Selected excerpt >>
** begin **

O’Toole is probably more known for his work on transit, of which his focus on suburbs is kind of a subset. Famously, he’s deeply against public transit of almost all forms and strictly pro-car. Ironically, this is despite the fact that he personally is a train enthusiast and avid cyclist who claims to have never driven a car to work. His research is generally solid and numbers are legit, you can read a good summary of his transit ideas on the charmingly titled “Transit: The Urban Parasite.”

His broad claims are that transit both costs more and is more polluting “per-passenger miler,” or per person moved around, when compared to cars, and that transit ridership continues to fall even when we raise subsidies.

These stats seem basically true, but are they a natural free market outcome, or do they specifically reflect a choice landscape that emerged from the very fact that we spent hundreds of billions of dollars on the interstate highway system and countless smaller road projects, and that single family zoning, parking minimums, and resultant sprawl have purposely built an environment where much of transit is impractical and rendered uncompetitive?

** end **

Task goal >>
Copy out the passage on O'Toole's views about transit word for word, from start to finish.

Data lines >>
** begin **

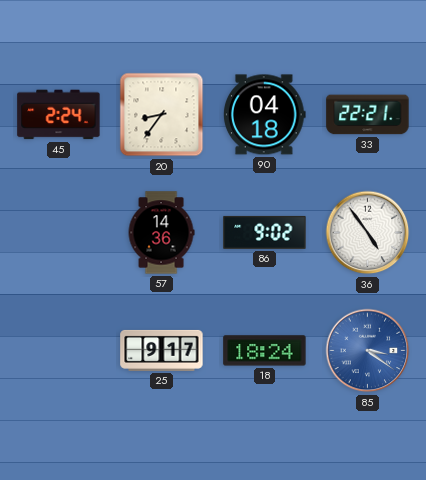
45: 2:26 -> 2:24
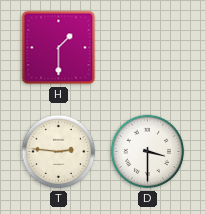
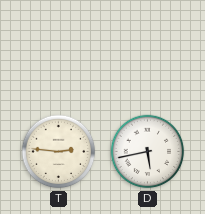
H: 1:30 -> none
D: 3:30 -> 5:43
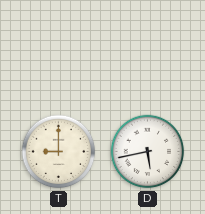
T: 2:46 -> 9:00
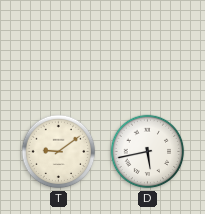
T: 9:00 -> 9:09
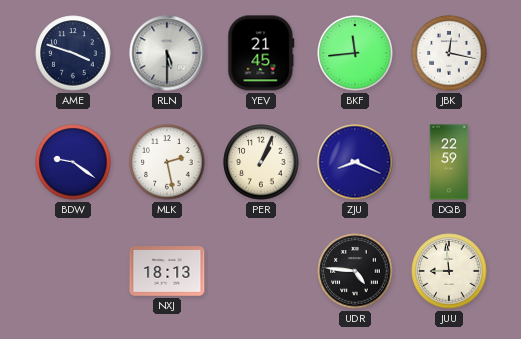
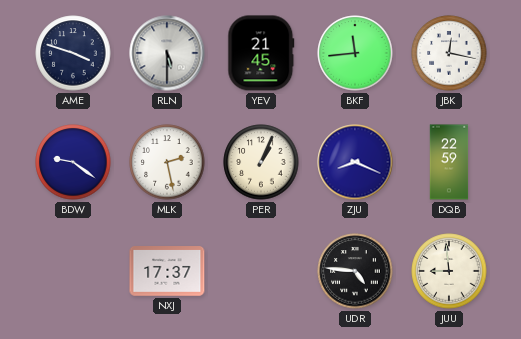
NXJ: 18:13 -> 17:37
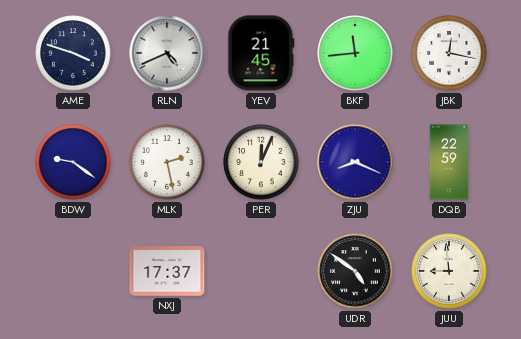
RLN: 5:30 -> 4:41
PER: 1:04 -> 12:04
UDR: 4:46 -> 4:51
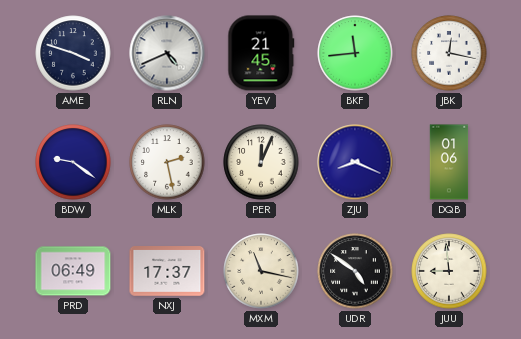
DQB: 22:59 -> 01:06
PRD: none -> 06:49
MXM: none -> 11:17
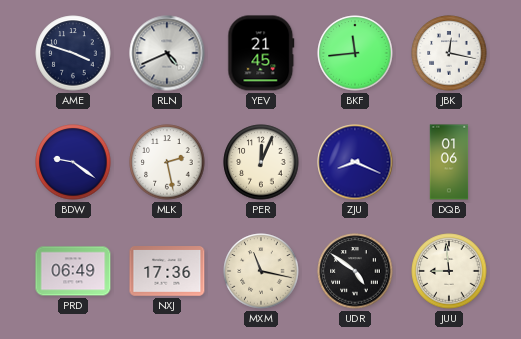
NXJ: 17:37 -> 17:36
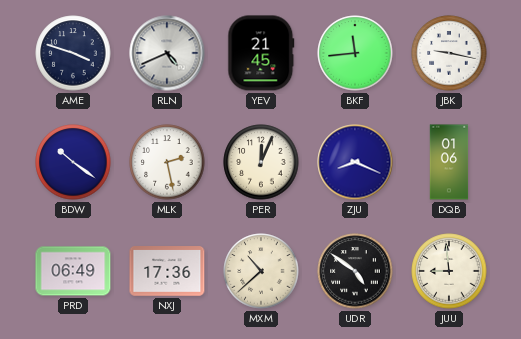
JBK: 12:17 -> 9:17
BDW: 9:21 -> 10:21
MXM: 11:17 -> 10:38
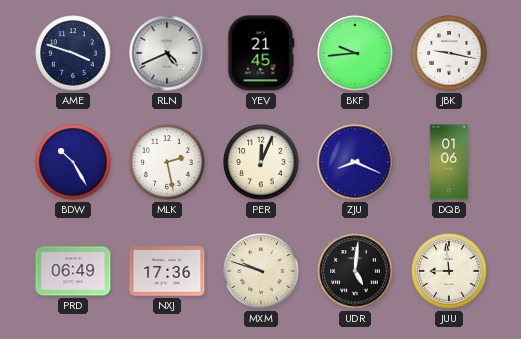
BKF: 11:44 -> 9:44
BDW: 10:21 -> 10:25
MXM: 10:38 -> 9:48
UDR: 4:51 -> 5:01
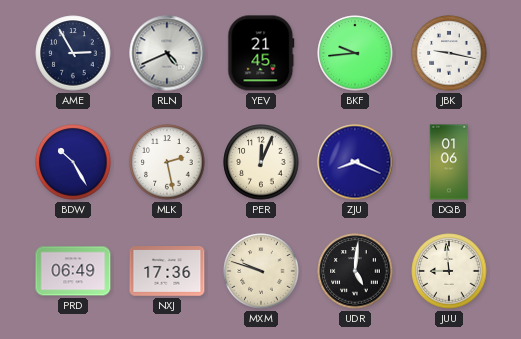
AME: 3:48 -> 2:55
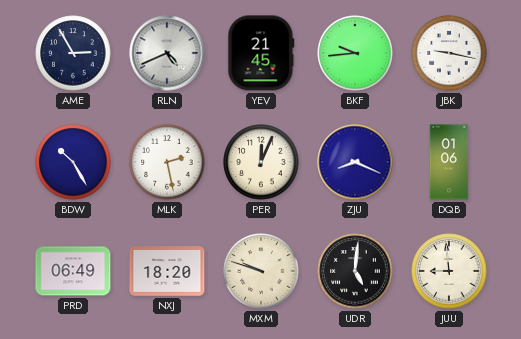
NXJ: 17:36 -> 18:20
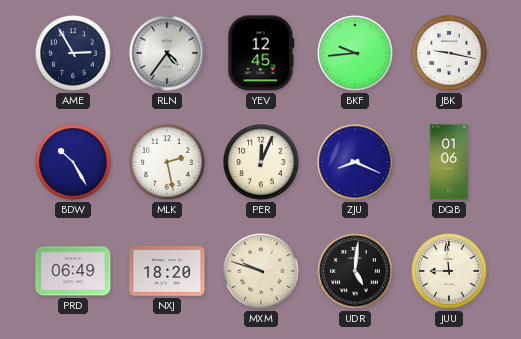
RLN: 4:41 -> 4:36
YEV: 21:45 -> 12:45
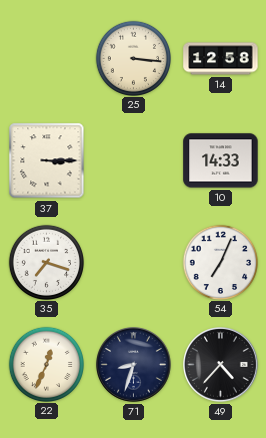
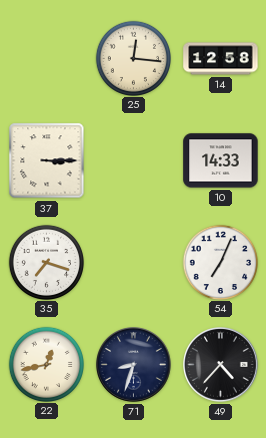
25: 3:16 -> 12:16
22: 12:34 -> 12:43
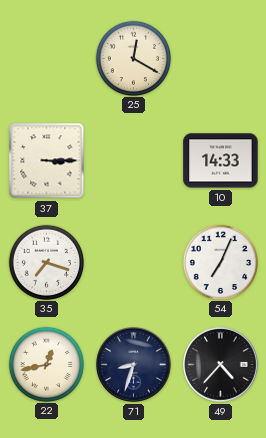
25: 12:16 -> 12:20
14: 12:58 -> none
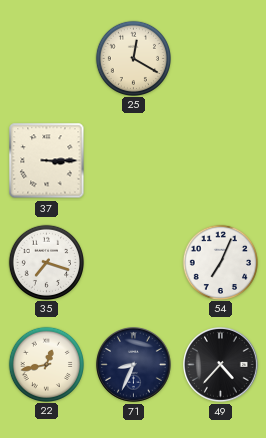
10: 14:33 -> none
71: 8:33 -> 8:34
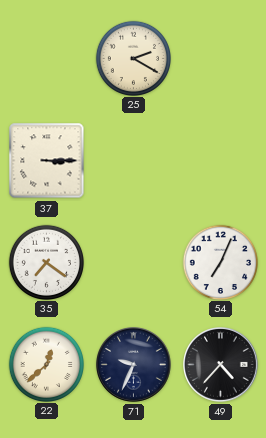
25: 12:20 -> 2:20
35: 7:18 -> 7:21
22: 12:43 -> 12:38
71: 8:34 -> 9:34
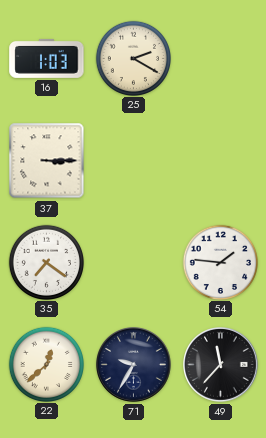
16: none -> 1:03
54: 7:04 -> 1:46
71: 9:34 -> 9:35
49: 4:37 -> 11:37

** end **
** begin **

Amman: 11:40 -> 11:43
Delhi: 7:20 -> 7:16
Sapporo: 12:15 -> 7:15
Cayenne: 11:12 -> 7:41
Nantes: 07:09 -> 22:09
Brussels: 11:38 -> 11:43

** end **

Exercise solution >>
O’Toole is probably more known for his work on transit, of which his focus on suburbs is kind of a subset. Famously, he’s deeply against public transit of almost all forms and strictly pro-car. Ironically, this is despite the fact that he personally is a train enthusiast and avid cyclist who claims to have never driven a car to work. His research is generally solid and numbers are legit, you can read a good summary of his transit ideas on the charmingly titled “Transit: The Urban Parasite.”

His broad claims are that transit both costs more and is more polluting “per-passenger miler,” or per person moved around, when compared to cars, and that transit ridership continues to fall even when we raise subsidies.

These stats seem basically true, but are they a natural free market outcome, or do they specifically reflect a choice landscape that emerged from the very fact that we spent hundreds of billions of dollars on the interstate highway system and countless smaller road projects, and that single family zoning, parking minimums, and resultant sprawl have purposely built an environment where much of transit is impractical and rendered uncompetitive?